BRIEF:
Find the line below with "Visions and Values" and the line with "antibacterial properties, so". Output exactly those lines and everything between them, leaving out the pictures.

(DATA EXTRACT Opens)

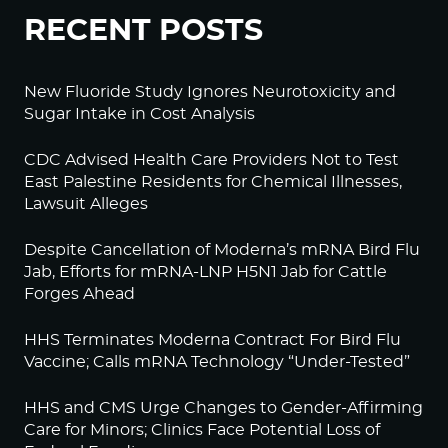
RECENT POSTS
New Fluoride Study Ignores Neurotoxicity and
Sugar Intake in Cost Analysis
CDC Advised Health Care Providers Not to Test
East Palestine Residents for Chemical Illnesses,
Lawsuit Alleges
Despite Cancellation of Moderna’s mRNA Bird Flu
Jab, Efforts for mRNA-LNP H5N1 Jab for Cattle
Forges Ahead
HHS Terminates Moderna Contract For Bird Flu
Vaccine; Calls mRNA Technology “Under-Tested”
HHS and CMS Urge Changes to Gender-Affirming
Care for Minors; Clinics Face Potential Loss of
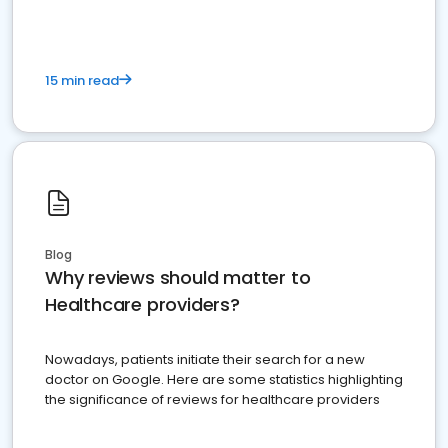
15 min read
Blog
Why reviews should matter to
Healthcare providers?
Nowadays, patients initiate their search for a new
doctor on Google. Here are some statistics highlighting
the significance of reviews for healthcare providers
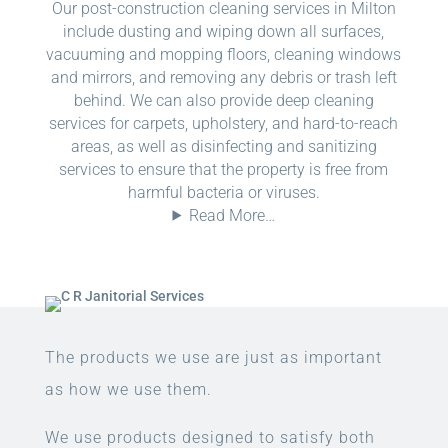
Our post-construction cleaning services in Milton
include dusting and wiping down all surfaces,
vacuuming and mopping floors, cleaning windows
and mirrors, and removing any debris or trash left
behind. We can also provide deep cleaning
services for carpets, upholstery, and hard-to-reach
areas, as well as disinfecting and sanitizing
services to ensure that the property is free from
harmful bacteria or viruses.
Read More…
The products we use are just as important
as how we use them.
We use products designed to satisfy both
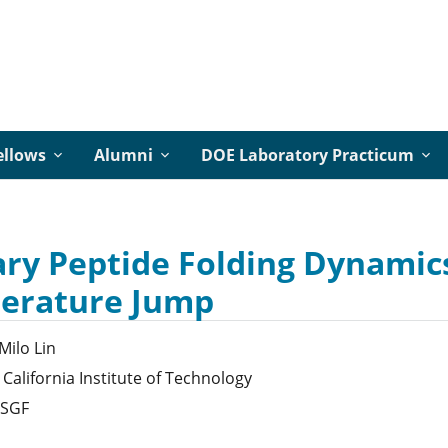
ellows
Alumni
DOE Laboratory Practicum
ry Peptide Folding Dynamics
erature Jump
Milo
Lin
California Institute of Technology
SGF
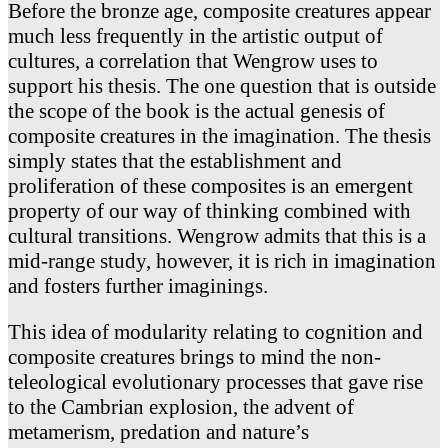
Before the bronze age, composite creatures appear
much less frequently in the artistic output of
cultures, a correlation that Wengrow uses to
support his thesis. The one question that is outside
the scope of the book is the actual genesis of
composite creatures in the imagination. The thesis
simply states that the establishment and
proliferation of these composites is an emergent
property of our way of thinking combined with
cultural transitions. Wengrow admits that this is a
mid-range study, however, it is rich in imagination
and fosters further imaginings.
This idea of modularity relating to cognition and
composite creatures brings to mind the non-
teleological evolutionary processes that gave rise
to the Cambrian explosion, the advent of
metamerism, predation and nature’s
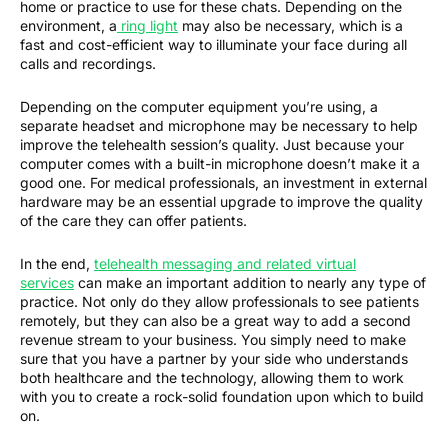
home or practice to use for these chats. Depending on the
environment, a
ring light
may also be necessary, which is a
fast and cost-efficient way to illuminate your face during all
calls and recordings.
Depending on the computer equipment you’re using, a
separate headset and microphone may be necessary to help
improve the telehealth session’s quality. Just because your
computer comes with a built-in microphone doesn’t make it a
good one. For medical professionals, an investment in external
hardware may be an essential upgrade to improve the quality
of the care they can offer patients.
In the end,
telehealth messaging and related virtual
services
can make an important addition to nearly any type of
practice. Not only do they allow professionals to see patients
remotely, but they can also be a great way to add a second
revenue stream to your business. You simply need to make
sure that you have a partner by your side who understands
both healthcare and the technology, allowing them to work
with you to create a rock-solid foundation upon which to build
on.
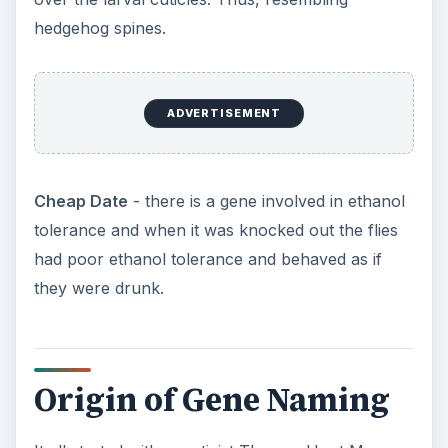
hedgehog spines.
ADVERTISEMENT
Cheap Date
- there is a gene involved in ethanol
tolerance and when it was knocked out the flies
had poor ethanol tolerance and behaved as if
they were drunk.
Origin of Gene Naming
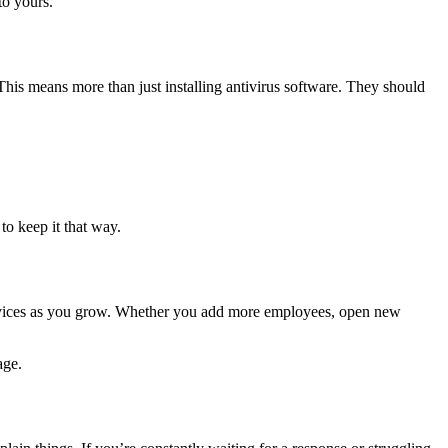
to yours.
This means more than just installing antivirus software. They should
o keep it that way.
services as you grow. Whether you add more employees, open new
age.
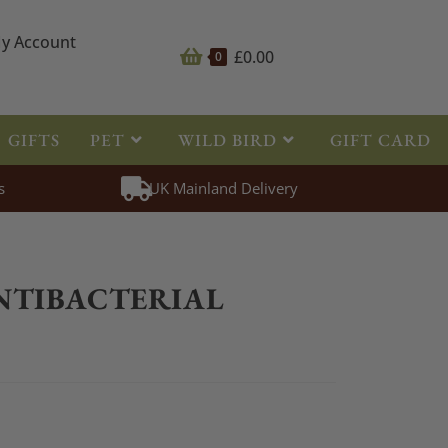
y Account
£
0.00
0
GIFTS
PET
WILD BIRD
GIFT CARD
s
UK Mainland Delivery
>
First Aid
>
HyHEALTH Antibacterial Powder 20g
NTIBACTERIAL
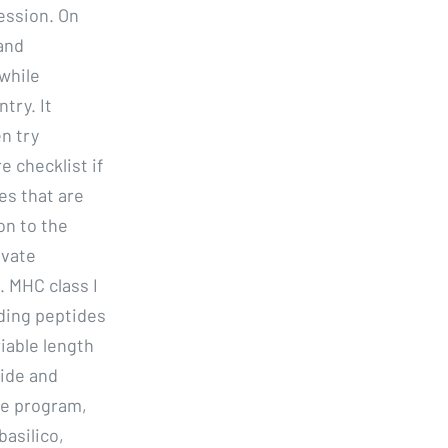
ession. On
and
while
try. It
n try
e checklist if
es that are
on to the
ivate
. MHC class I
nding peptides
iable length
tide and
ee program,
basilico,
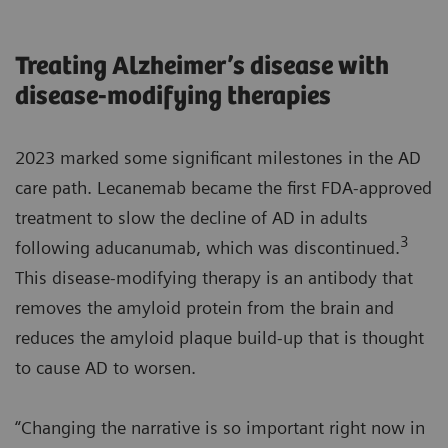
Treating Alzheimer’s disease with
disease-modifying therapies
2023 marked some significant milestones in the AD
care path. Lecanemab became the first FDA-approved
treatment to slow the decline of AD in adults
3
following aducanumab, which was discontinued.
This disease-modifying therapy is an antibody that
removes the amyloid protein from the brain and
reduces the amyloid plaque build-up that is thought
to cause AD to worsen.
“Changing the narrative is so important right now in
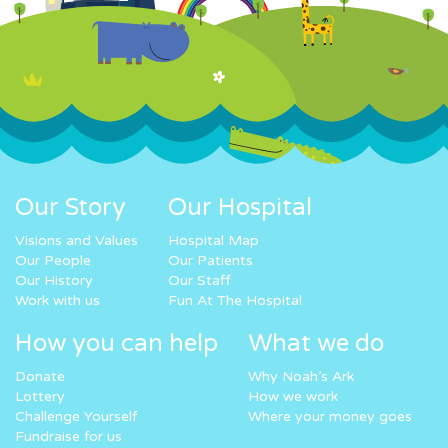
Our Story
Our Hospital
Visions and Values
Hospital Map
Our People
Our Patients
Our History
Our Staff
Work with us
Fun At The Hospital
How you can help
What we do
Donate
Why Noah’s Ark
Lottery
How we work
Challenge Yourself
Where your money goes
Fundraise for us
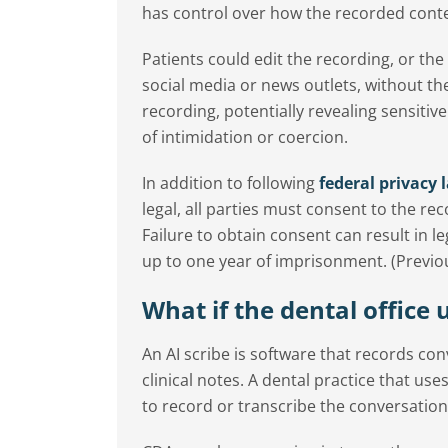
has control over how the recorded conten
Patients could edit the recording, or the
social media or news outlets, without the
recording, potentially revealing sensiti
of intimidation or coercion.
In addition to following
federal privacy 
legal, all parties must consent to the rec
Failure to obtain consent can result in l
up to one year of imprisonment. (Previous 
What if the dental office 
An AI scribe is software that records co
clinical notes. A dental practice that us
to record or transcribe the conversation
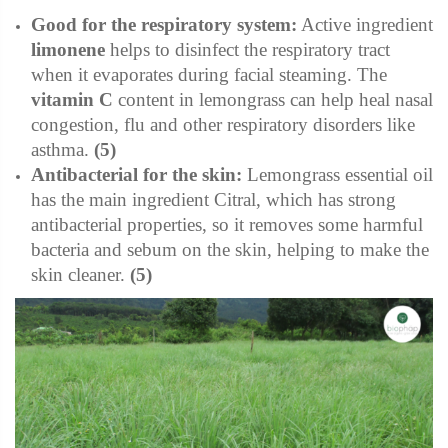
Good for the respiratory system:
Active ingredient
limonene
helps to disinfect the respiratory tract
when it evaporates during facial steaming. The
vitamin C
content in lemongrass can help heal nasal
congestion, flu and other respiratory disorders like
asthma.
(5)
Antibacterial for the skin:
Lemongrass essential oil
has the main ingredient Citral, which has strong
antibacterial properties, so it removes some harmful
bacteria and sebum on the skin, helping to make the
skin cleaner.
(5)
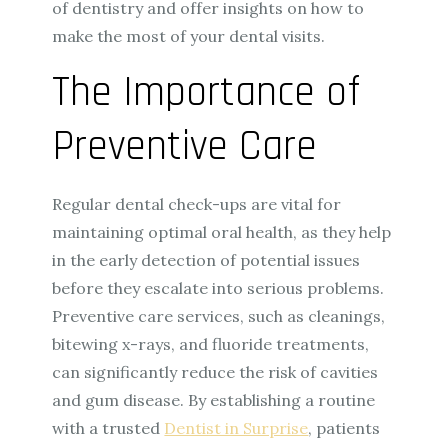
of dentistry and offer insights on how to
make the most of your dental visits.
The Importance of
Preventive Care
Regular dental check-ups are vital for
maintaining optimal oral health, as they help
in the early detection of potential issues
before they escalate into serious problems.
Preventive care services, such as cleanings,
bitewing x-rays, and fluoride treatments,
can significantly reduce the risk of cavities
and gum disease. By establishing a routine
with a trusted
Dentist in Surprise
, patients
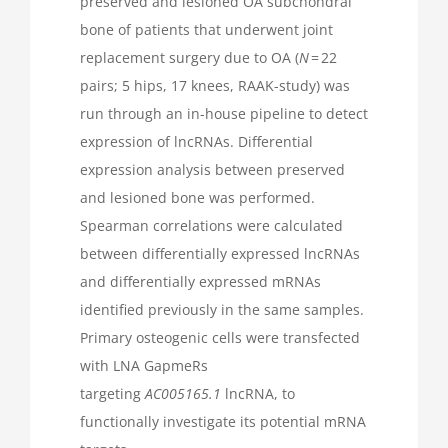
preserved and lesioned OA subchondral
bone of patients that underwent joint
replacement surgery due to OA (
N
= 22
pairs; 5 hips, 17 knees, RAAK-study) was
run through an in-house pipeline to detect
expression of lncRNAs. Differential
expression analysis between preserved
and lesioned bone was performed.
Spearman correlations were calculated
between differentially expressed lncRNAs
and differentially expressed mRNAs
identified previously in the same samples.
Primary osteogenic cells were transfected
with LNA GapmeRs
targeting
AC005165.1
lncRNA, to
functionally investigate its potential mRNA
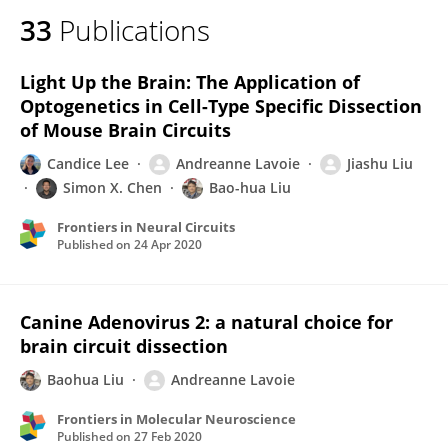
33
Publications
Light Up the Brain: The Application of
Optogenetics in Cell-Type Specific Dissection
of Mouse Brain Circuits
Candice Lee
Andreanne Lavoie
Jiashu Liu
Simon X. Chen
Bao-hua Liu
Frontiers in Neural Circuits
Published on
24 Apr 2020
Canine Adenovirus 2: a natural choice for
brain circuit dissection
Baohua Liu
Andreanne Lavoie
Frontiers in Molecular Neuroscience
Published on
27 Feb 2020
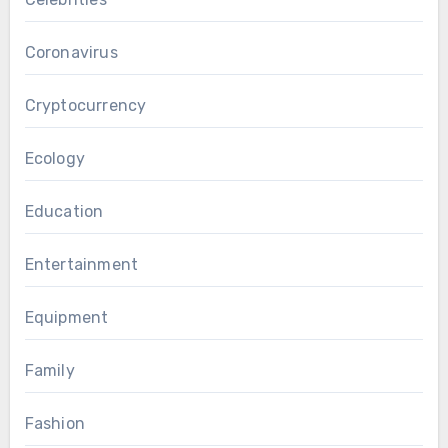
Coronavirus
Cryptocurrency
Ecology
Education
Entertainment
Equipment
Family
Fashion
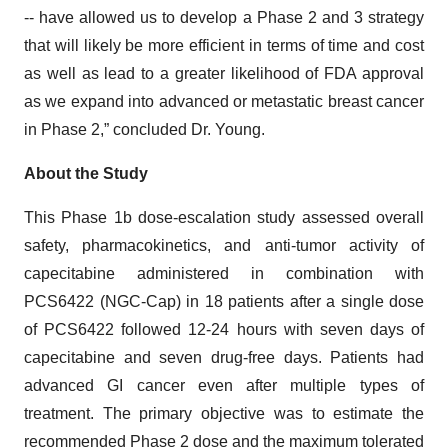
-- have allowed us to develop a Phase 2 and 3 strategy
that will likely be more efficient in terms of time and cost
as well as lead to a greater likelihood of FDA approval
as we expand into advanced or metastatic breast cancer
in Phase 2,” concluded Dr. Young.
About the Study
This Phase 1b dose-escalation study assessed overall
safety, pharmacokinetics, and anti-tumor activity of
capecitabine administered in combination with
PCS6422 (NGC-Cap) in 18 patients after a single dose
of PCS6422 followed 12-24 hours with seven days of
capecitabine and seven drug-free days. Patients had
advanced GI cancer even after multiple types of
treatment. The primary objective was to estimate the
recommended Phase 2 dose and the maximum tolerated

(DATA EXTRACT Closes)

RESULT BELOW:
Visions and Values
Hospital Map
Our People
Our Patients
Our History
Our Staff
Work with us
Fun At The Hospital
How you can help
What we do
Donate
Why Noah’s Ark
Lottery
How we work
Challenge Yourself
Where your money goes
Fundraise for us
has control over how the recorded conten
Patients could edit the recording, or the
social media or news outlets, without the
recording, potentially revealing sensiti
of intimidation or coercion.
In addition to following
federal privacy 
legal, all parties must consent to the rec
Failure to obtain consent can result in l
up to one year of imprisonment. (Previous 
What if the dental office 
An AI scribe is software that records co
clinical notes. A dental practice that us
to record or transcribe the conversation
Good for the respiratory system:
Active ingredient
limonene
helps to disinfect the respiratory tract
when it evaporates during facial steaming. The
vitamin C
content in lemongrass can help heal nasal
congestion, flu and other respiratory disorders like
asthma.
(5)
Antibacterial for the skin:
Lemongrass essential oil
has the main ingredient Citral, which has strong
antibacterial properties, so it removes some harmful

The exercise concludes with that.